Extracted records
_ _ _

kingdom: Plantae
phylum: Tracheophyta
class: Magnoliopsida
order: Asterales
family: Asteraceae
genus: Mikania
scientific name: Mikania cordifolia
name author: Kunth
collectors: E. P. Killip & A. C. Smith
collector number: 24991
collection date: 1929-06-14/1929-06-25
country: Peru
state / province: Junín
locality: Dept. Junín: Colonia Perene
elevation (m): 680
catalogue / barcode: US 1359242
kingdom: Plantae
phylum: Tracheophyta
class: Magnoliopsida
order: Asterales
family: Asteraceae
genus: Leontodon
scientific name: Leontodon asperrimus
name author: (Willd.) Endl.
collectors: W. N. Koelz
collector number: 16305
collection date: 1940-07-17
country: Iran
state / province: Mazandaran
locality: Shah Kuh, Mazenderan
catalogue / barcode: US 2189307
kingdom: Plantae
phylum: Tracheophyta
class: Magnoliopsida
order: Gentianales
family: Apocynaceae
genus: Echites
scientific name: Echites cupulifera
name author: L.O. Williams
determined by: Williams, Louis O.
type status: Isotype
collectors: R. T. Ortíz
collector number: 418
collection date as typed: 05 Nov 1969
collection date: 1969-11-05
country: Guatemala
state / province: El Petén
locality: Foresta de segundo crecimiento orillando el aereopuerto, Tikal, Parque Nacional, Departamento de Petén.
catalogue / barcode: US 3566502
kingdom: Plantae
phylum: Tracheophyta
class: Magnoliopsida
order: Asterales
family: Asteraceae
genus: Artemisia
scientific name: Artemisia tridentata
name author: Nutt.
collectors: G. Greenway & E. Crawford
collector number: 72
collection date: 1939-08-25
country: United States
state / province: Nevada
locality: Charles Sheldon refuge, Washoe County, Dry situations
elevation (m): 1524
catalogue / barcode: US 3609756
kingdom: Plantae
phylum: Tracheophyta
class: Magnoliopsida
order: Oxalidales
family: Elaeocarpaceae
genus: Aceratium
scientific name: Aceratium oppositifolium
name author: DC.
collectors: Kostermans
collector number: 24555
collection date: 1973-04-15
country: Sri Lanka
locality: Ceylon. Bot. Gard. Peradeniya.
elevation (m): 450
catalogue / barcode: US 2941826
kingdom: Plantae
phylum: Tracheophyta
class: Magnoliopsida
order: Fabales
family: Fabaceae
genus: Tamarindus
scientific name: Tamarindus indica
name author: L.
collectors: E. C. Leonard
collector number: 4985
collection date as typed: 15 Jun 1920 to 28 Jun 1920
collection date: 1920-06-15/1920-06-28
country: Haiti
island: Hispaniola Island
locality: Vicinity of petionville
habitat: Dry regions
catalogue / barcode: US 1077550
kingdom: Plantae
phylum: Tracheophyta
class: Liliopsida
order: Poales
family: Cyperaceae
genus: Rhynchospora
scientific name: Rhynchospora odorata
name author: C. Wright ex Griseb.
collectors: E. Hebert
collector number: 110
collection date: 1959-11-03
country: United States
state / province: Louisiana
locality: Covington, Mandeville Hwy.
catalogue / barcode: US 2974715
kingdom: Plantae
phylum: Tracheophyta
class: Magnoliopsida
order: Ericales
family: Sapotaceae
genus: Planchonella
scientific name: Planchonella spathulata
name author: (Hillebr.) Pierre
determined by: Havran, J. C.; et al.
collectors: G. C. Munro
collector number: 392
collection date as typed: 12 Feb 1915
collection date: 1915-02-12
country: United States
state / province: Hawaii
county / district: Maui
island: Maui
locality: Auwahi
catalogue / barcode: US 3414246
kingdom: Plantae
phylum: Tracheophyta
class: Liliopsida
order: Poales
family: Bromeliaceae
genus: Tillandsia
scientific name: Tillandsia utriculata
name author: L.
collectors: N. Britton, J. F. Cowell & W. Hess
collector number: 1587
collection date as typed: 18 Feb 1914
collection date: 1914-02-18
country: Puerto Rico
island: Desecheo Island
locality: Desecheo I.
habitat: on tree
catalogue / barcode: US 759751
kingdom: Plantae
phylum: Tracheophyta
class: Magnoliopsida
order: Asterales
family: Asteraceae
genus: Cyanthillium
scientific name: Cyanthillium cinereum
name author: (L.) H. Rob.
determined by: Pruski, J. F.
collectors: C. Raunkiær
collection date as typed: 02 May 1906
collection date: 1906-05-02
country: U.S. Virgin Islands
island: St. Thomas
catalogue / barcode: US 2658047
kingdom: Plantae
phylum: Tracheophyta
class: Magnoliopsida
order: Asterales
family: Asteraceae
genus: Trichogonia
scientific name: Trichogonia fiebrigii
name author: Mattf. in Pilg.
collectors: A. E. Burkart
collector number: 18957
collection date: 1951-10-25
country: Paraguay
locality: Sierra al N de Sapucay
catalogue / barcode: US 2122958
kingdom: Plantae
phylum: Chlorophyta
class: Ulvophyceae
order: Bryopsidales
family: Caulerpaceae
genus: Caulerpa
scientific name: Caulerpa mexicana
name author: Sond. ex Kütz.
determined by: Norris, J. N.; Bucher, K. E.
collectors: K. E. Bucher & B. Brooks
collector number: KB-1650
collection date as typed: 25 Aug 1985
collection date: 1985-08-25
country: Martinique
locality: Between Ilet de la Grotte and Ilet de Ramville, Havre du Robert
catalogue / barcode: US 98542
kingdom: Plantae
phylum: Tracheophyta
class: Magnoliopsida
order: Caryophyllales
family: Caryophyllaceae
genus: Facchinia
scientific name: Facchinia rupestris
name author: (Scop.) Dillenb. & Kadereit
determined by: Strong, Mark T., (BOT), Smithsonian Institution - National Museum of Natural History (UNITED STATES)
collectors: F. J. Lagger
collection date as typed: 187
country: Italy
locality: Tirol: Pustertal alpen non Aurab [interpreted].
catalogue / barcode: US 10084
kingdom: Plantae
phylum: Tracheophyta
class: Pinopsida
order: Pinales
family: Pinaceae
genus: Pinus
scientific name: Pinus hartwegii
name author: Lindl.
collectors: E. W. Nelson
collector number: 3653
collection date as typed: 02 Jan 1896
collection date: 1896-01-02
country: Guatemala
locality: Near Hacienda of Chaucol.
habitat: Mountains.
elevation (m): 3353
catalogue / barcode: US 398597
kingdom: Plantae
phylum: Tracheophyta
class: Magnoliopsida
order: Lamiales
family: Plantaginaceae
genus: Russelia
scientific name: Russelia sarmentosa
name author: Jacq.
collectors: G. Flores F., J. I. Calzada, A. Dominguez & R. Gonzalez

_ _ _

Copy out every one of the catalog rows for mounted specimens word for word, from the first row through the last.

kingdom: Plantae
phylum: Tracheophyta
class: Magnoliopsida
order: Asterales
family: Asteraceae
genus: Mikania
scientific name: Mikania cordifolia
name author: Kunth
collectors: E. P. Killip & A. C. Smith
collector number: 24991
collection date: 1929-06-14/1929-06-25
country: Peru
state / province: Junín
locality: Dept. Junín: Colonia Perene
elevation (m): 680
catalogue / barcode: US 1359242
kingdom: Plantae
phylum: Tracheophyta
class: Magnoliopsida
order: Asterales
family: Asteraceae
genus: Leontodon
scientific name: Leontodon asperrimus
name author: (Willd.) Endl.
collectors: W. N. Koelz
collector number: 16305
collection date: 1940-07-17
country: Iran
state / province: Mazandaran
locality: Shah Kuh, Mazenderan
catalogue / barcode: US 2189307
kingdom: Plantae
phylum: Tracheophyta
class: Magnoliopsida
order: Gentianales
family: Apocynaceae
genus: Echites
scientific name: Echites cupulifera
name author: L.O. Williams
determined by: Williams, Louis O.
type status: Isotype
collectors: R. T. Ortíz
collector number: 418
collection date as typed: 05 Nov 1969
collection date: 1969-11-05
country: Guatemala
state / province: El Petén
locality: Foresta de segundo crecimiento orillando el aereopuerto, Tikal, Parque Nacional, Departamento de Petén.
catalogue / barcode: US 3566502
kingdom: Plantae
phylum: Tracheophyta
class: Magnoliopsida
order: Asterales
family: Asteraceae
genus: Artemisia
scientific name: Artemisia tridentata
name author: Nutt.
collectors: G. Greenway & E. Crawford
collector number: 72
collection date: 1939-08-25
country: United States
state / province: Nevada
locality: Charles Sheldon refuge, Washoe County, Dry situations
elevation (m): 1524
catalogue / barcode: US 3609756
kingdom: Plantae
phylum: Tracheophyta
class: Magnoliopsida
order: Oxalidales
family: Elaeocarpaceae
genus: Aceratium
scientific name: Aceratium oppositifolium
name author: DC.
collectors: Kostermans
collector number: 24555
collection date: 1973-04-15
country: Sri Lanka
locality: Ceylon. Bot. Gard. Peradeniya.
elevation (m): 450
catalogue / barcode: US 2941826
kingdom: Plantae
phylum: Tracheophyta
class: Magnoliopsida
order: Fabales
family: Fabaceae
genus: Tamarindus
scientific name: Tamarindus indica
name author: L.
collectors: E. C. Leonard
collector number: 4985
collection date as typed: 15 Jun 1920 to 28 Jun 1920
collection date: 1920-06-15/1920-06-28
country: Haiti
island: Hispaniola Island
locality: Vicinity of petionville
habitat: Dry regions
catalogue / barcode: US 1077550
kingdom: Plantae
phylum: Tracheophyta
class: Liliopsida
order: Poales
family: Cyperaceae
genus: Rhynchospora
scientific name: Rhynchospora odorata
name author: C. Wright ex Griseb.
collectors: E. Hebert
collector number: 110
collection date: 1959-11-03
country: United States
state / province: Louisiana
locality: Covington, Mandeville Hwy.
catalogue / barcode: US 2974715
kingdom: Plantae
phylum: Tracheophyta
class: Magnoliopsida
order: Ericales
family: Sapotaceae
genus: Planchonella
scientific name: Planchonella spathulata
name author: (Hillebr.) Pierre
determined by: Havran, J. C.; et al.
collectors: G. C. Munro
collector number: 392
collection date as typed: 12 Feb 1915
collection date: 1915-02-12
country: United States
state / province: Hawaii
county / district: Maui
island: Maui
locality: Auwahi
catalogue / barcode: US 3414246
kingdom: Plantae
phylum: Tracheophyta
class: Liliopsida
order: Poales
family: Bromeliaceae
genus: Tillandsia
scientific name: Tillandsia utriculata
name author: L.
collectors: N. Britton, J. F. Cowell & W. Hess
collector number: 1587
collection date as typed: 18 Feb 1914
collection date: 1914-02-18
country: Puerto Rico
island: Desecheo Island
locality: Desecheo I.
habitat: on tree
catalogue / barcode: US 759751
kingdom: Plantae
phylum: Tracheophyta
class: Magnoliopsida
order: Asterales
family: Asteraceae
genus: Cyanthillium
scientific name: Cyanthillium cinereum
name author: (L.) H. Rob.
determined by: Pruski, J. F.
collectors: C. Raunkiær
collection date as typed: 02 May 1906
collection date: 1906-05-02
country: U.S. Virgin Islands
island: St. Thomas
catalogue / barcode: US 2658047
kingdom: Plantae
phylum: Tracheophyta
class: Magnoliopsida
order: Asterales
family: Asteraceae
genus: Trichogonia
scientific name: Trichogonia fiebrigii
name author: Mattf. in Pilg.
collectors: A. E. Burkart
collector number: 18957
collection date: 1951-10-25
country: Paraguay
locality: Sierra al N de Sapucay
catalogue / barcode: US 2122958
kingdom: Plantae
phylum: Chlorophyta
class: Ulvophyceae
order: Bryopsidales
family: Caulerpaceae
genus: Caulerpa
scientific name: Caulerpa mexicana
name author: Sond. ex Kütz.
determined by: Norris, J. N.; Bucher, K. E.
collectors: K. E. Bucher & B. Brooks
collector number: KB-1650
collection date as typed: 25 Aug 1985
collection date: 1985-08-25
country: Martinique
locality: Between Ilet de la Grotte and Ilet de Ramville, Havre du Robert
catalogue / barcode: US 98542
kingdom: Plantae
phylum: Tracheophyta
class: Magnoliopsida
order: Caryophyllales
family: Caryophyllaceae
genus: Facchinia
scientific name: Facchinia rupestris
name author: (Scop.) Dillenb. & Kadereit
determined by: Strong, Mark T., (BOT), Smithsonian Institution - National Museum of Natural History (UNITED STATES)
collectors: F. J. Lagger
collection date as typed: 187
country: Italy
locality: Tirol: Pustertal alpen non Aurab [interpreted].
catalogue / barcode: US 10084
kingdom: Plantae
phylum: Tracheophyta
class: Pinopsida
order: Pinales
family: Pinaceae
genus: Pinus
scientific name: Pinus hartwegii
name author: Lindl.
collectors: E. W. Nelson
collector number: 3653
collection date as typed: 02 Jan 1896
collection date: 1896-01-02
country: Guatemala
locality: Near Hacienda of Chaucol.
habitat: Mountains.
elevation (m): 3353
catalogue / barcode: US 398597
kingdom: Plantae
phylum: Tracheophyta
class: Magnoliopsida
order: Lamiales
family: Plantaginaceae
genus: Russelia
scientific name: Russelia sarmentosa
name author: Jacq.
collectors: G. Flores F., J. I. Calzada, A. Dominguez & R. Gonzalez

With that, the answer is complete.